# Blackbeard Island access



## Shoeman (Aug 6, 2014)

I am thinking about going on this hunt in December.   Haven't been in years and hope someone on here can send me a few contacts for getting to the island?    Can anyone help?   Thanks!


----------



## pine nut (Aug 6, 2014)

Call Shellman's fish camp and I bet they will know some folks available to do this.  I'm sorry I don't have a phone number.  Probably google it or information.


----------



## Vance Henry (Aug 6, 2014)

We may have room for one more Matt, too early to tell but I can do some digging.


----------



## Flaustin1 (Aug 6, 2014)

Ive always wanted to do one of the island hunts myself.  Is it sign in/check in or quota?


----------



## Vance Henry (Aug 6, 2014)

It's check in, no quota....and a good time.


----------



## Shoeman (Aug 8, 2014)

Vance, thanks - I may have a group going and am just trying to find some options.


----------



## CharrDad (Sep 22, 2014)

I'm going on the December hunt and it will be my first time on the island, so I'd appreciate any info on transportation as well.

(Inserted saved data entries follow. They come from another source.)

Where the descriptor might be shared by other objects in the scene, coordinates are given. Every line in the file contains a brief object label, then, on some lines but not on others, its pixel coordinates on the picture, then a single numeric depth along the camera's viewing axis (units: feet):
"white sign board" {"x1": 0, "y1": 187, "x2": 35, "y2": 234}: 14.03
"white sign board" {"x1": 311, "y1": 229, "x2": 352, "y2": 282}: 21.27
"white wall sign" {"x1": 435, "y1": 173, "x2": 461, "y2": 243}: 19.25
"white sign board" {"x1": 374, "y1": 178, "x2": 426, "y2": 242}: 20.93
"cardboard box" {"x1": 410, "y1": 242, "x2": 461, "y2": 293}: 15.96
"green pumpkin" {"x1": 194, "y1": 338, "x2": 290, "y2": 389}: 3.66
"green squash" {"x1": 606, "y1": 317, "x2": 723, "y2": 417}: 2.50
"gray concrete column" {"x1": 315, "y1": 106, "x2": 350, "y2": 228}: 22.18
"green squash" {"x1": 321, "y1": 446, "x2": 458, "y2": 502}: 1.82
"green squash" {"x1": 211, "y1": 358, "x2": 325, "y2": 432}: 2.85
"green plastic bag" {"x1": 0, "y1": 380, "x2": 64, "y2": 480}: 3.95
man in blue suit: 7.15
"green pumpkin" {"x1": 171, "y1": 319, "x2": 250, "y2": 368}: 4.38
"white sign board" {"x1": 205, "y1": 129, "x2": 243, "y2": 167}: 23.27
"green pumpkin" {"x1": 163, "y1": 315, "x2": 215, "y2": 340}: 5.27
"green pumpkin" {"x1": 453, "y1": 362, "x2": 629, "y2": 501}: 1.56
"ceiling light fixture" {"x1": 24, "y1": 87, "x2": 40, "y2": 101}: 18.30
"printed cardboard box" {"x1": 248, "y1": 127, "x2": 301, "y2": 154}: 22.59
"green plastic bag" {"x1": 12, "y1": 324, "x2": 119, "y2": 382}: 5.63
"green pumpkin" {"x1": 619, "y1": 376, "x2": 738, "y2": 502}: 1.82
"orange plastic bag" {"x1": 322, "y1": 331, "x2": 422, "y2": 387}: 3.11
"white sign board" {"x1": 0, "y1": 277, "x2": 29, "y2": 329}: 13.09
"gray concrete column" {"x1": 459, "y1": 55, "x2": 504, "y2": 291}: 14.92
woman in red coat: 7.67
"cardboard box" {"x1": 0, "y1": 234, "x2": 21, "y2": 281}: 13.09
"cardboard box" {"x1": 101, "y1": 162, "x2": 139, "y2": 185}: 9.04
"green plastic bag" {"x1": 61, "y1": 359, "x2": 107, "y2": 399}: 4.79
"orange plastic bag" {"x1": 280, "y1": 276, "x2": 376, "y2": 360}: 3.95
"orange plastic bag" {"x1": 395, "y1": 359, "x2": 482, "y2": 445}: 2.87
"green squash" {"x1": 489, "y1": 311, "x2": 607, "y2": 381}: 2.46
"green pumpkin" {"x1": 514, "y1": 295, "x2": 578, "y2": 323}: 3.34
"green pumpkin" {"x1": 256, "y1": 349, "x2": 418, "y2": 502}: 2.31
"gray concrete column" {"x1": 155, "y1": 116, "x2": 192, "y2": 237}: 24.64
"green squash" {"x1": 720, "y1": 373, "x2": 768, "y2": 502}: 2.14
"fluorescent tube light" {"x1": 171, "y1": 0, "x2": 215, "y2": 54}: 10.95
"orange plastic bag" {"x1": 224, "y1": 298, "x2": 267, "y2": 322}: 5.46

Should I assume that like the Ossabaw hunts, that the local marinas will have some ferry options available? Any help is appreciated.


----------



## CharrDad (Sep 26, 2014)

I found this list of charter services and marinas that handle launches and/or transportation to Blackbeard. I haven't called any of them yet but will be glad to share once I do ...

http://www.fws.gov/blackbeardisland/pdfs/publiccamping&charter.pdf


----------



## Shoeman (Sep 28, 2014)

I do have a group going but am not sure how many guys yet.   I have (or think I have. . .through Shellman's Bluff) 8 spots reserved.   As soon as I know how many guys, anyone else who wants one, can have a spot.    The more the merrier.


----------



## Tkpassmore (Oct 5, 2014)

I am going to the October hunt this year. I've been in December two times and loved it. The rut map put out in GON states the rut should be in October. Is this the case?


----------



## Shoeman (Oct 8, 2014)

Does anyone know if Verizon works on the island?  I hate to even bring a phone but. . . .


----------



## Hammer Spank (Oct 8, 2014)

Verizon works on some parts.  The further you get on the west side, the less it works.  You should have service always at the main dock.


----------



## SELFBOW (Oct 8, 2014)

New for this year is a $25 permit as well. Get it online by googling Savannah Coastal Refuge Complex and follow the links.


----------



## nannywacker50 (Oct 14, 2014)

My wife and I went in 2010 & 2011 we used Henderson Hope out of Bell Bluff Marina This is the number we used 912 270 7965 not sure if it is still current.


----------



## Shoeman (Oct 17, 2014)

Thanks for the info.   I have spots booked through Shellman's Bluff.   Have not been in years and am really looking forward to it.


----------